Far from Kenosha, at Door County, Wisconsin: by Dipika Mukherjee
2020 has been a capricious year in so many ways, for all of us. I have continued to teach, hectoring students to keep writing, to find some catharsis in words, but I find myself derailed whenever I try to cultivate any sense of normalcy.
Living in the United States at this particular point of time feels so dystopian that I have no words for the parallel universe of my fiction. So when I received a residency from Write On, at Door County, Wisconsin to work on my novel-in-progress, I grabbed the opportunity to travel somewhere, anywhere.
For two weeks, I am the lone writer in nearly 39 acres of woods, orchards, and meadows. I am a short distance away from the waters of Green Bay and Lake Michigan. Every evening offers a spectacular sunset over waters that calm the soul; there is also the occasional deer, lots of chattering birds and humming wasps and bees, and one harmless garter snake I startled during an evening walk. There are no people.
A typewriter-lined walkway leads to a small cabin which once belonged to the celebrated Norman Blei. His spirit -- and his writing cabin -- continue to inspire. Michael Perry wrote of his time here: But each time I flagged, I looked at the varnish on the low table before me, and I knew it had the sort of shine that only comes from a pair of elbows regularly applied, and I got back to work.
The news still trickles through, but without a television, I am freed from the addiction of the 24/7 breaking news cycles. There is still so much to fight for, but for now, there is some respite.

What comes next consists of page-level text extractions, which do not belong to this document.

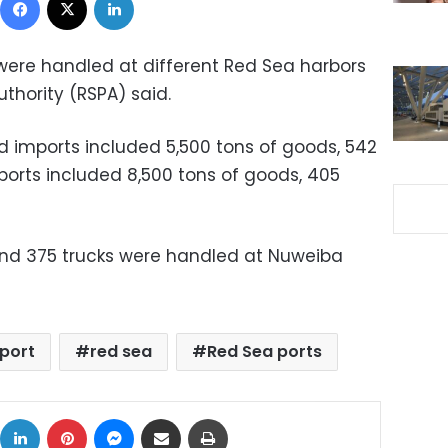
were handled at different Red Sea harbors
thority (RSPA) said.
d imports included 5,500 tons of goods, 542
xports included 8,500 tons of goods, 405
and 375 trucks were handled at Nuweiba
port
red sea
Red Sea ports
ok
X
LinkedIn
Pinterest
Messenger
Share via Email
Print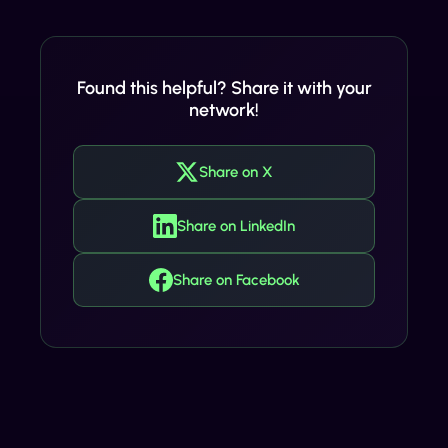
Found this helpful? Share it with your
network!
Share on X
Share on LinkedIn
Share on Facebook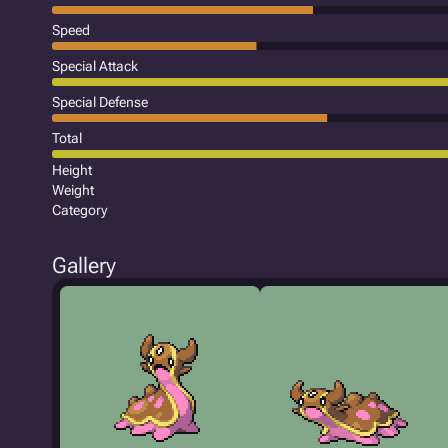
Speed
Special Attack
Special Defense
Total
Height
Weight
Category
Gallery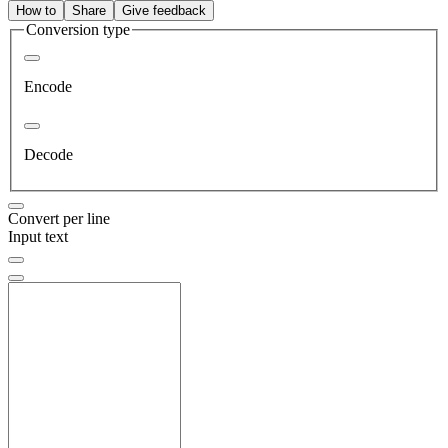
How to
Share
Give feedback
Conversion type
Encode
Decode
Convert per line
Input text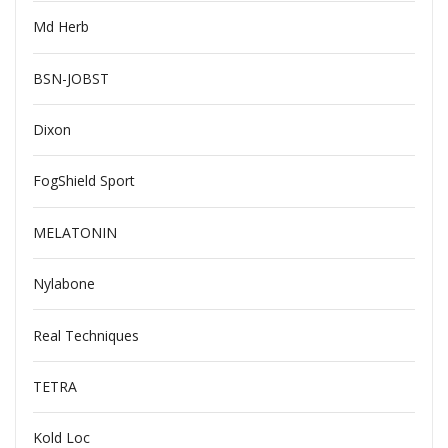
Md Herb
BSN-JOBST
Dixon
FogShield Sport
MELATONIN
Nylabone
Real Techniques
TETRA
Kold Loc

Far from Kenosha, at Door County, Wisconsin
Breathe in. Pine and birch
and red oak branches
stroke air, striped garter
snake startles into slither.
Queen Anne’s lace quivers
an impossible symmetry.
Coupled dragonflies soar
towards roar of water
smoothing jagged rock,
purple lake slaking ball
of fire. Butterflies circle,
in swooping swings; crinkle
of bumblebees as piano keys
tinkling air. Geese ink flight
on flaming sky. Intake breath.
Shanti shanti, shanti.
May our world find the peace it needs. May you all find the inspiration to keep writing.
Dipika Mukherjee's academic and creative work takes her to Chicago, New Delhi and Kuala Lumpur and she calls all three cities home. She is a writer and a sociolinguist.